Input for this task:
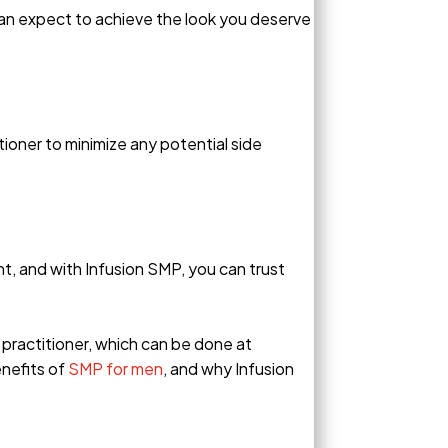
 can expect to achieve the look you deserve
tioner to minimize any potential side
, and with Infusion SMP, you can trust
 practitioner, which can be done at
enefits of
SMP for men
, and why Infusion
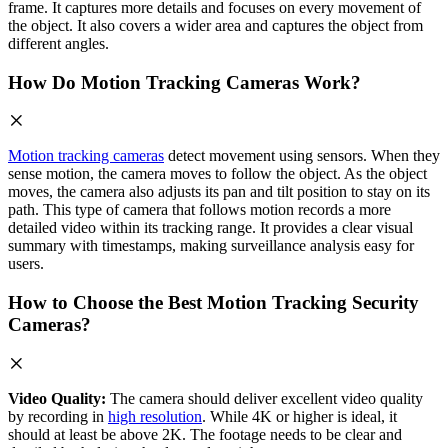
frame. It captures more details and focuses on every movement of
the object. It also covers a wider area and captures the object from
different angles.
How Do Motion Tracking Cameras Work?
Motion tracking cameras
detect movement using sensors. When they
sense motion, the camera moves to follow the object. As the object
moves, the camera also adjusts its pan and tilt position to stay on its
path. This type of camera that follows motion records a more
detailed video within its tracking range. It provides a clear visual
summary with timestamps, making surveillance analysis easy for
users.
How to Choose the Best Motion Tracking Security
Cameras?
Video Quality:
The camera should deliver excellent video quality
by recording in
high resolution
. While 4K or higher is ideal, it
should at least be above 2K. The footage needs to be clear and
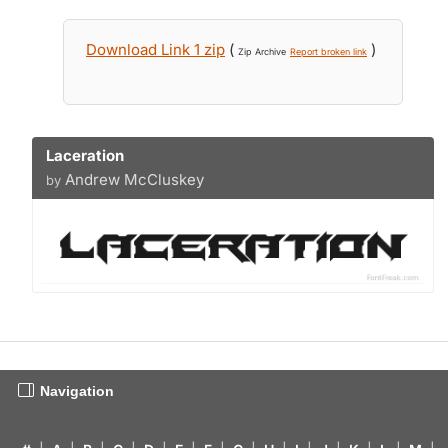
Download Link 1 zip
(
)
Zip Archive
Report broken link
Laceration
Andrew McCluskey
by
Navigation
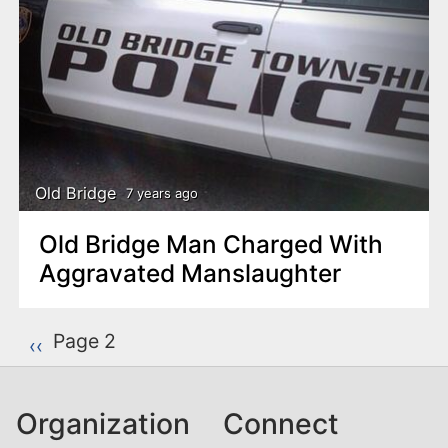
Old Bridge
7 years ago
Old Bridge Man Charged With
Aggravated Manslaughter
P
Page 2
Previous page
‹‹
a
g
Organization
Connect
i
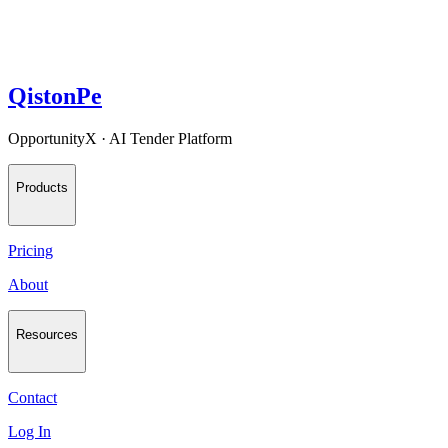
QistonPe
OpportunityX · AI Tender Platform
Products
Pricing
About
Resources
Contact
Log In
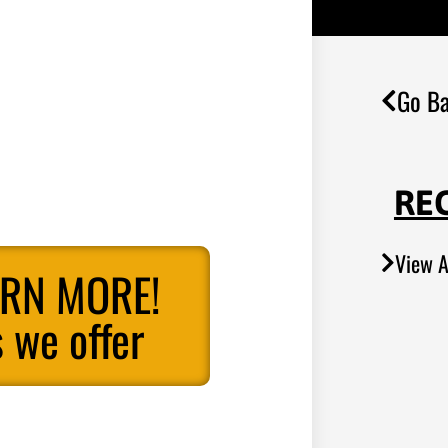
Go Ba
RE
View A
ARN MORE!
 we offer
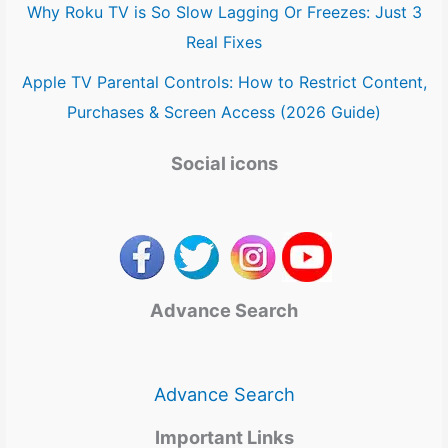
Why Roku TV is So Slow Lagging Or Freezes: Just 3
Real Fixes
Apple TV Parental Controls: How to Restrict Content,
Purchases & Screen Access (2026 Guide)
Social icons
Advance Search
Advance Search
Important Links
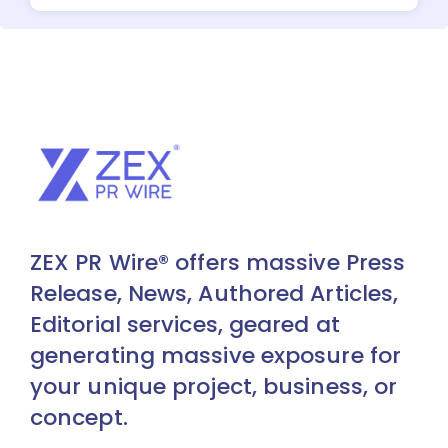
ZEX PR Wire® offers massive Press
Release, News, Authored Articles,
Editorial services, geared at
generating massive exposure for
your unique project, business, or
concept.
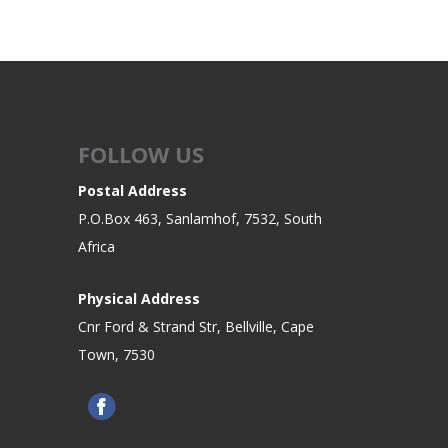
FOLLOW US
Postal Address
P.O.Box 463, Sanlamhof, 7532, South
Africa
Physical Address
Cnr Ford & Strand Str, Bellville, Cape
Town, 7530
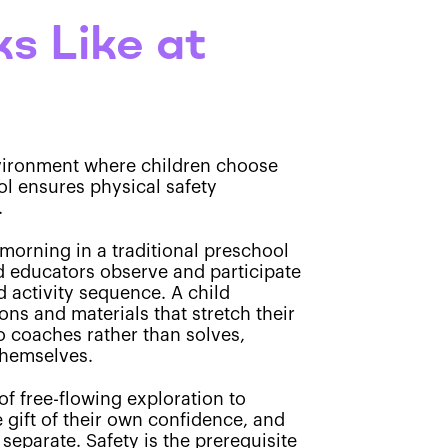
s Like at
environment where children choose
col ensures physical safety
.
morning in a traditional preschool
nd educators observe and participate
d activity sequence. A child
ons and materials that stretch their
o coaches rather than solves,
themselves.
of free-flowing exploration to
 gift of their own confidence, and
separate. Safety is the prerequisite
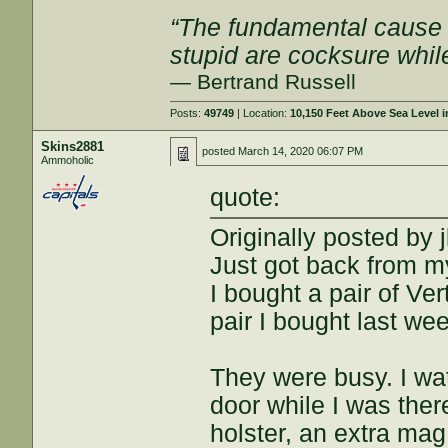
“The fundamental cause of
stupid are cocksure while 
— Bertrand Russell
Posts:
49749
| Location:
10,150 Feet Above Sea Level
Skins2881
posted
March 14, 2020 06:07 PM
Ammoholic
quote:
Originally posted by j
Just got back from m
I bought a pair of Ve
pair I bought last we
They were busy. I w
door while I was ther
holster, an extra mag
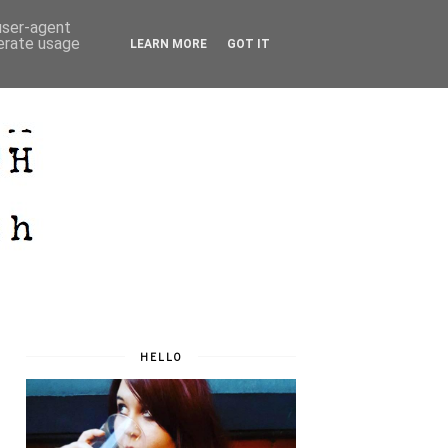
 user-agent
nerate usage
LEARN MORE
GOT IT
HELLO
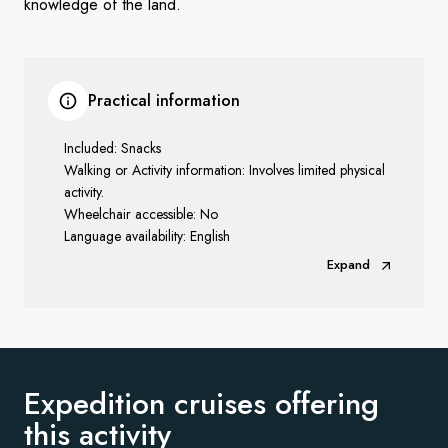
knowledge of the land.
Practical information
Included: Snacks
Walking or Activity information: Involves limited physical
activity.
Wheelchair accessible: No
Language availability: English
Expand
Expedition cruises offering
this activity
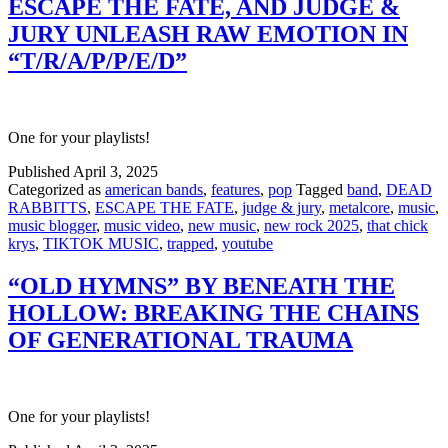
ESCAPE THE FATE, AND JUDGE &
JURY UNLEASH RAW EMOTION IN
“T/R/A/P/P/E/D”
One for your playlists!
Published
April 3, 2025
Categorized as
american bands
,
features
,
pop
Tagged
band
,
DEAD
RABBITTS
,
ESCAPE THE FATE
,
judge & jury
,
metalcore
,
music
,
music blogger
,
music video
,
new music
,
new rock 2025
,
that chick
krys
,
TIKTOK MUSIC
,
trapped
,
youtube
“OLD HYMNS” BY BENEATH THE
HOLLOW: BREAKING THE CHAINS
OF GENERATIONAL TRAUMA
One for your playlists!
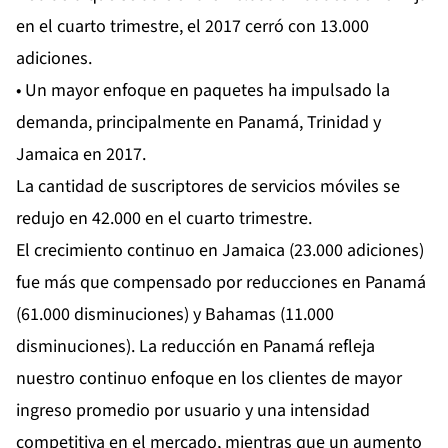
en el cuarto trimestre, el 2017 cerró con 13.000
adiciones.
• Un mayor enfoque en paquetes ha impulsado la
demanda, principalmente en Panamá, Trinidad y
Jamaica en 2017.
La cantidad de suscriptores de servicios móviles se
redujo en 42.000 en el cuarto trimestre.
El crecimiento continuo en Jamaica (23.000 adiciones)
fue más que compensado por reducciones en Panamá
(61.000 disminuciones) y Bahamas (11.000
disminuciones). La reducción en Panamá refleja
nuestro continuo enfoque en los clientes de mayor
ingreso promedio por usuario y una intensidad
competitiva en el mercado, mientras que un aumento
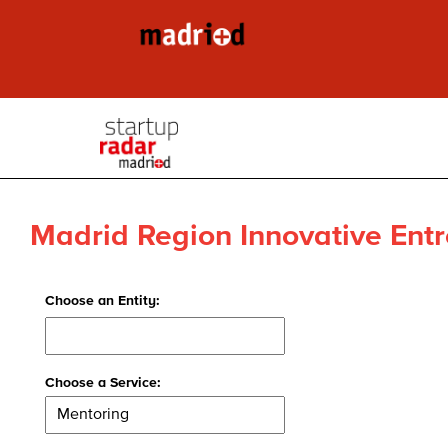
Madrid Region Innovative Entr
Choose an Entity:
Choose a Service:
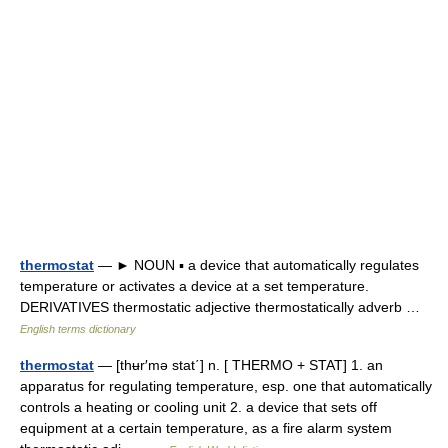
thermostat
— ► NOUN ▪ a device that automatically regulates
temperature or activates a device at a set temperature.
DERIVATIVES thermostatic adjective thermostatically adverb …
English terms dictionary
thermostat
— [thʉr′mə stat΄] n. [ THERMO + STAT] 1. an
apparatus for regulating temperature, esp. one that automatically
controls a heating or cooling unit 2. a device that sets off
equipment at a certain temperature, as a fire alarm system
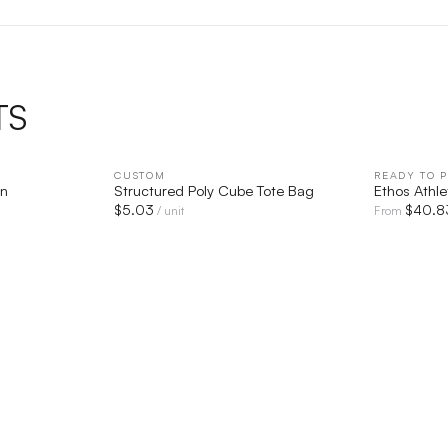
TS
IEW
CUSTOM
QUICK VIEW
READY TO P
en
Structured Poly Cube Tote Bag
Ethos Athle
$
5.03
$
40.8
/ unit
From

Work order:
Transcribe the whole listing, character for character, but not its images.

Response:
 can expect to achieve the look you deserve
tioner to minimize any potential side
, and with Infusion SMP, you can trust
 practitioner, which can be done at
enefits of
SMP for men
, and why Infusion
frame. It captures more details and focuses on every movement of
the object. It also covers a wider area and captures the object from
different angles.
How Do Motion Tracking Cameras Work?
Motion tracking cameras
detect movement using sensors. When they
sense motion, the camera moves to follow the object. As the object
moves, the camera also adjusts its pan and tilt position to stay on its
path. This type of camera that follows motion records a more
detailed video within its tracking range. It provides a clear visual
summary with timestamps, making surveillance analysis easy for
users.
How to Choose the Best Motion Tracking Security
Cameras?
Video Quality:
The camera should deliver excellent video quality
by recording in
high resolution
. While 4K or higher is ideal, it
should at least be above 2K. The footage needs to be clear and
Download Link 1 zip
(
)
Zip Archive
Report broken link
Laceration
Andrew McCluskey
by
Navigation
Old Bridge
7 years ago
Old Bridge Man Charged With
Aggravated Manslaughter
P
Page 2
Previous page
‹‹
a
g
Organization
Connect
i
QistonPe
OpportunityX · AI Tender Platform
Products
Pricing
About
Resources
Contact
Log In
Go Ba
RE
View A
ARN MORE!
 we offer
Why Roku TV is So Slow Lagging Or Freezes: Just 3
Real Fixes
Apple TV Parental Controls: How to Restrict Content,
Purchases & Screen Access (2026 Guide)
Social icons
Advance Search
Advance Search
Important Links
ZEX PR Wire® offers massive Press
Release, News, Authored Articles,
Editorial services, geared at
generating massive exposure for
your unique project, business, or
concept.
FOLLOW US
Postal Address
P.O.Box 463, Sanlamhof, 7532, South
Africa
Physical Address
Cnr Ford & Strand Str, Bellville, Cape
Town, 7530
s Like at
environment where children choose
col ensures physical safety
.
morning in a traditional preschool
nd educators observe and participate
d activity sequence. A child
ons and materials that stretch their
o coaches rather than solves,
themselves.
of free-flowing exploration to
 gift of their own confidence, and
separate. Safety is the prerequisite
“The fundamental cause of
stupid are cocksure while 
— Bertrand Russell
Posts:
49749
| Location:
10,150 Feet Above Sea Level
Skins2881
posted
March 14, 2020 06:07 PM
Ammoholic
quote:
Originally posted by j
Just got back from m
I bought a pair of Ve
pair I bought last we
They were busy. I w
door while I was ther
holster, an extra mag
 user-agent
nerate usage
LEARN MORE
GOT IT
HELLO
knowledge of the land.
Practical information
Included: Snacks
Walking or Activity information: Involves limited physical
activity.
Wheelchair accessible: No
Language availability: English
Expand
Expedition cruises offering
this activity
ESCAPE THE FATE, AND JUDGE &
JURY UNLEASH RAW EMOTION IN
“T/R/A/P/P/E/D”
One for your playlists!
Published
April 3, 2025
Categorized as
american bands
,
features
,
pop
Tagged
band
,
DEAD
RABBITTS
,
ESCAPE THE FATE
,
judge & jury
,
metalcore
,
music
,
music blogger
,
music video
,
new music
,
new rock 2025
,
that chick
krys
,
TIKTOK MUSIC
,
trapped
,
youtube
“OLD HYMNS” BY BENEATH THE
HOLLOW: BREAKING THE CHAINS
OF GENERATIONAL TRAUMA
One for your playlists!
en el cuarto trimestre, el 2017 cerró con 13.000
adiciones.
• Un mayor enfoque en paquetes ha impulsado la
demanda, principalmente en Panamá, Trinidad y
Jamaica en 2017.
La cantidad de suscriptores de servicios móviles se
redujo en 42.000 en el cuarto trimestre.
El crecimiento continuo en Jamaica (23.000 adiciones)
fue más que compensado por reducciones en Panamá
(61.000 disminuciones) y Bahamas (11.000
disminuciones). La reducción en Panamá refleja
nuestro continuo enfoque en los clientes de mayor
ingreso promedio por usuario y una intensidad
competitiva en el mercado, mientras que un aumento
Madrid Region Innovative Entr
Choose an Entity:
Choose a Service:
thermostat
— ► NOUN ▪ a device that automatically regulates
temperature or activates a device at a set temperature.
DERIVATIVES thermostatic adjective thermostatically adverb …
English terms dictionary
thermostat
— [thʉr′mə stat΄] n. [ THERMO + STAT] 1. an
apparatus for regulating temperature, esp. one that automatically
controls a heating or cooling unit 2. a device that sets off
equipment at a certain temperature, as a fire alarm system
TS
IEW
CUSTOM
QUICK VIEW
READY TO P
en
Structured Poly Cube Tote Bag
Ethos Athle
$
5.03
$
40.8
/ unit
From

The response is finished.